Work required >> Leave out every line before the one that contains "index tip: (87, 225)". Please restate that line and the rest of the data word for word, through the end.

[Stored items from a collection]
---*---
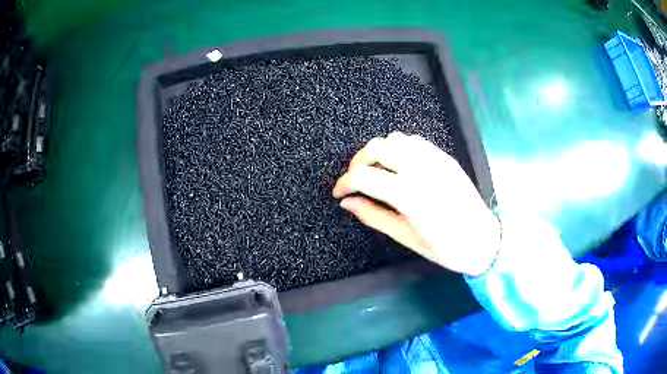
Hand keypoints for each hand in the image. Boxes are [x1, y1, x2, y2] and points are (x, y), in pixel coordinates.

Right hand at [333, 132, 499, 276]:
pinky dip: (399, 148)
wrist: (482, 239)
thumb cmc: (444, 247)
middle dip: (357, 162)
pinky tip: (398, 165)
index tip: (339, 193)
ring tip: (375, 171)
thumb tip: (347, 202)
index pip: (364, 177)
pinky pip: (414, 141)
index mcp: (410, 196)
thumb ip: (373, 215)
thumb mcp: (405, 236)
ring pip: (395, 139)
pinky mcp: (445, 157)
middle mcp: (421, 170)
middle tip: (355, 180)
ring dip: (378, 152)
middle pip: (377, 148)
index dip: (344, 183)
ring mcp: (436, 160)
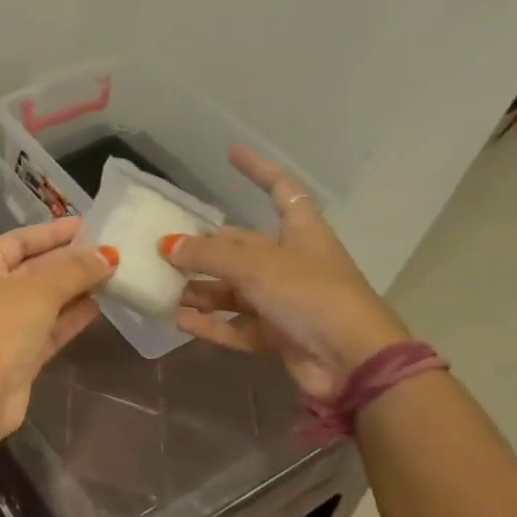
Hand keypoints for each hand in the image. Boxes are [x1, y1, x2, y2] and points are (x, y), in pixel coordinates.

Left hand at [0, 218, 116, 435]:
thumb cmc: (2, 326)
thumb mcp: (40, 289)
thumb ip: (75, 270)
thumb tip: (108, 254)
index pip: (20, 240)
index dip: (53, 232)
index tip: (87, 225)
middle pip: (34, 269)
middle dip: (70, 261)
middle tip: (109, 250)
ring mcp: (4, 325)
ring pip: (44, 300)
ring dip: (76, 288)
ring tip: (113, 274)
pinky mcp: (20, 354)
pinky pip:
---*---
Solution to the problem >>
index tip: (87, 225)
middle pip: (34, 269)
middle dip: (70, 261)
middle tip: (109, 250)
ring mcp: (4, 325)
ring pip: (44, 300)
ring dip: (76, 288)
ring tip: (113, 274)
pinky mcp: (20, 354)
pinky pip:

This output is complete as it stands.